Peninsula Employment Services v. Castillo — Ontario Court of Appeal sets aside abuse-of-process stay after overruling of Handley Estate doctrine

Case
Peninsula Employment Services Ltd v. Castillo
Court
Court of Appeal for Ontario (Canada)
Date Decided
June 18, 2026
Citation
2026 ONCA 450
Topics
Abuse of Process, Civil Procedure, Stay of Proceedings, Settlement Disclosure

Background

Peninsula Employment Services Ltd. brought civil proceedings against Marc Castillo, Castillo HR Consulting Inc., and several other defendants. During the litigation, Peninsula reached settlement agreements with certain defendants who had formerly been employed by the Castillo respondents. Peninsula did not immediately disclose those settlement agreements to the remaining defendants.

On a motion brought by the Castillo respondents, Justice Morgan of the Ontario Superior Court found that Peninsula’s failure to immediately disclose the settlements constituted an abuse of process. Applying the then-prevailing Handley Estate doctrine — which imposed a zero-tolerance standard for breaches of the immediacy requirement in settlement disclosure — the motion judge concluded that a stay of proceedings was the only available remedy and granted it. His reasons are reported at 2025 ONSC 1121.

Peninsula appealed. While the appeal was pending, the Court of Appeal released its decision in 1086289 Ontario Inc. (Urban Electrical Contractors) v. Welland (City), 2026 ONCA 352, which expressly overruled the Handley Estate doctrine and replaced the rigid zero-tolerance approach with a fact-specific, prejudice-sensitive analysis.

The Court’s Holding

A unanimous panel of Paciocco, Sossin, and Wilson JJ.A. allowed the appeal, set aside the stay order, and remitted the matter to the motion judge for re-determination in accordance with the current law. The court held that the motion judge’s decision could not stand because it was litigated and decided under a legal framework that has since been overruled. Under Welland, an abuse-of-process finding requires a close, case-specific assessment of the circumstances, including whether the impugned conduct caused actual prejudice to the opposing party — a consideration the motion judge did not undertake and that the record below was not developed to address.

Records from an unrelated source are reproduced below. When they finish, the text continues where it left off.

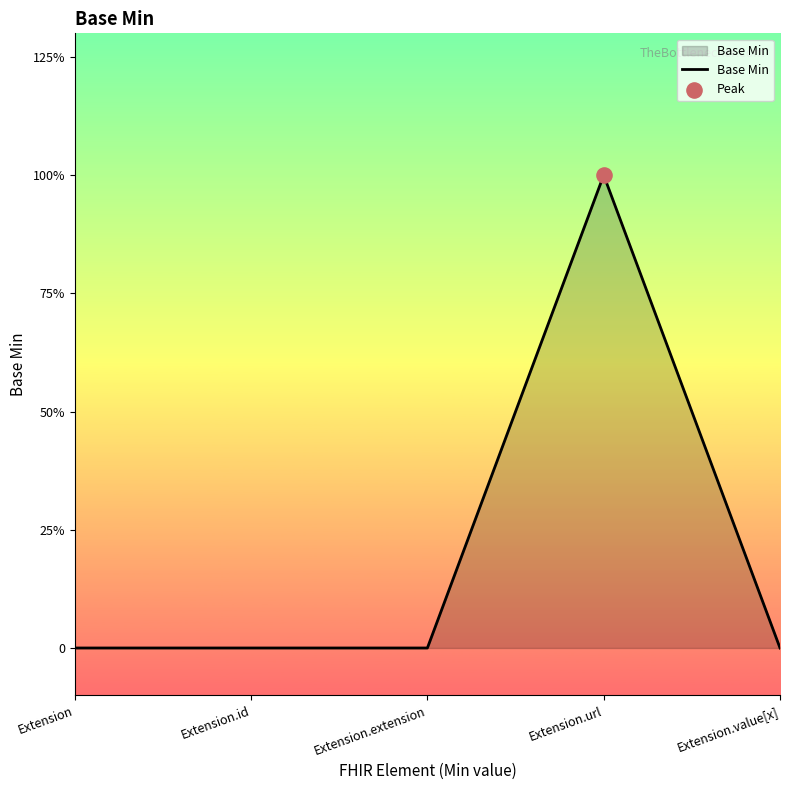

Between Extension.url and Extension.extension, which is larger?

Extension.url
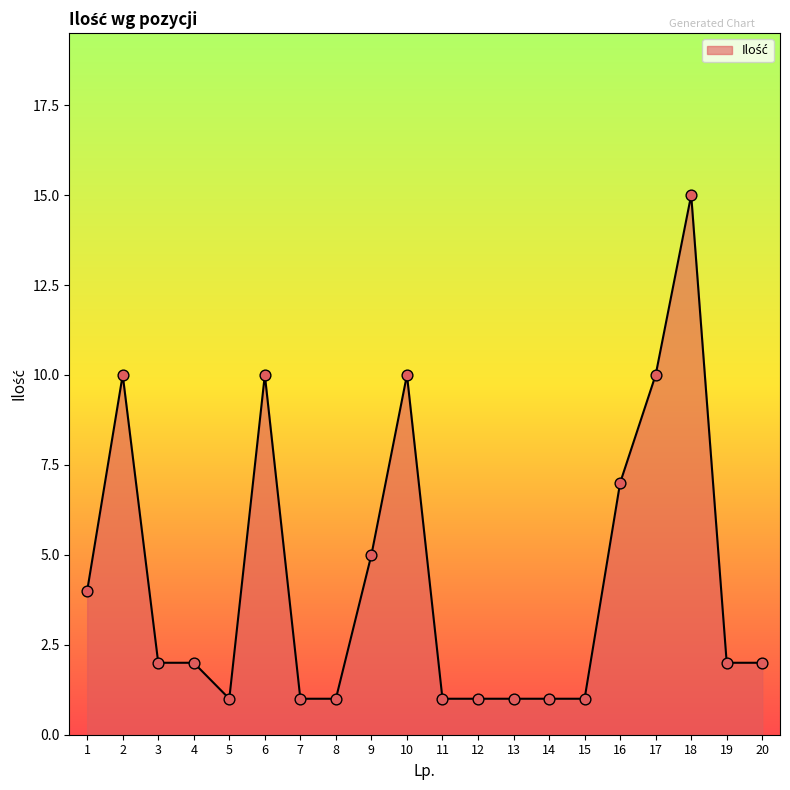

What is the change in value from 2 to 7?

-9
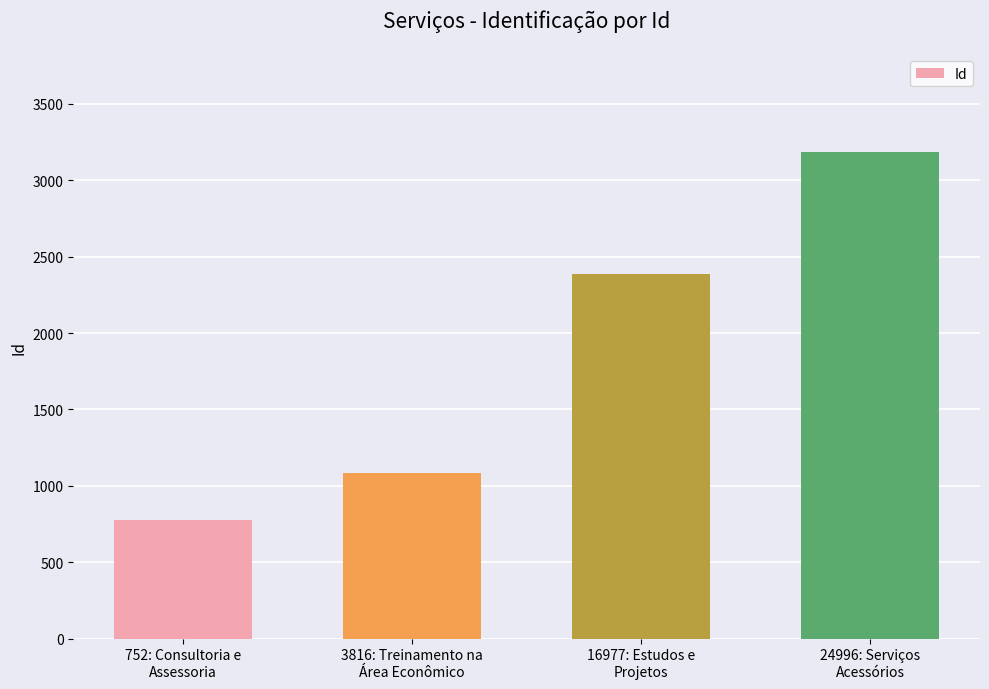

Rank the categories by value from highest to lowest.

24996: Serviços
Acessórios, 16977: Estudos e
Projetos, 3816: Treinamento na
Área Econômico, 752: Consultoria e
Assessoria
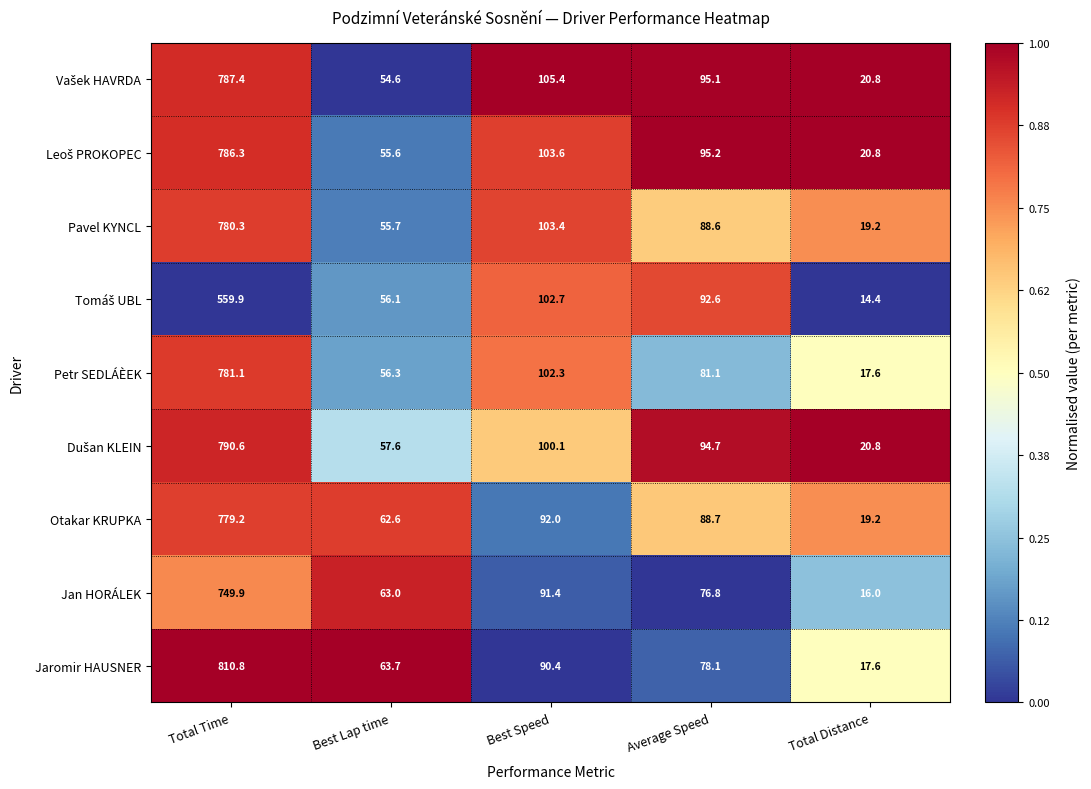

What is the total value across all series at Best Speed?

891.3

The court further noted that the motion judge imposed the stay on the basis that it was the only available remedy, compelled by authorities that have now been set aside. Because the factual findings made below were incomplete for the purposes of a proper Welland analysis, the Court of Appeal declined to substitute its own decision and instead ordered a fresh hearing before the motion judge. The court expressly reserved any comment on the underlying disclosure issue, which was not properly before it.

Key Takeaways

  • The Handley Estate zero-tolerance rule for failures to immediately disclose settlements has been overruled; courts must now conduct a case-specific inquiry into whether the non-disclosure actually prejudiced the opposing party before finding an abuse of process.
  • A stay of proceedings is no longer an automatic or mandatory remedy for settlement non-disclosure; the choice of remedy must also be assessed on the particular facts of each case under the framework established in Welland (2026 ONCA 352).
  • Where intervening appellate authority changes the legal standard underlying a lower court’s decision, and the evidentiary record was not developed under the correct standard, remittal for re-determination — rather than substitution of decision — is the appropriate course.
  • Actual prejudice is now a significant factor in the abuse-of-process analysis for settlement disclosure failures in Ontario civil litigation.

Why It Matters

This decision confirms and applies the shift in Ontario abuse-of-process jurisprudence brought about by Welland earlier in 2026. Litigants and counsel who settled with some defendants during multi-party proceedings can no longer face automatic, irremediable consequences for delayed disclosure of those settlements; they are entitled to have the question assessed on the actual harm, if any, their conduct caused. The ruling gives practical content to Welland by illustrating how courts should handle cases decided under the old regime.

For practitioners, the case underscores that disclosure obligations in multi-party litigation remain real and enforceable — but proportionate. The appropriate remedy for any breach will turn on the specific facts, the degree of prejudice suffered, and the full circumstances of the non-disclosure, rather than a categorical rule. Counsel advising clients in similar situations should document their settlement communications carefully and move promptly to disclose, as delay that causes demonstrable prejudice can still ground an abuse-of-process finding and a stay.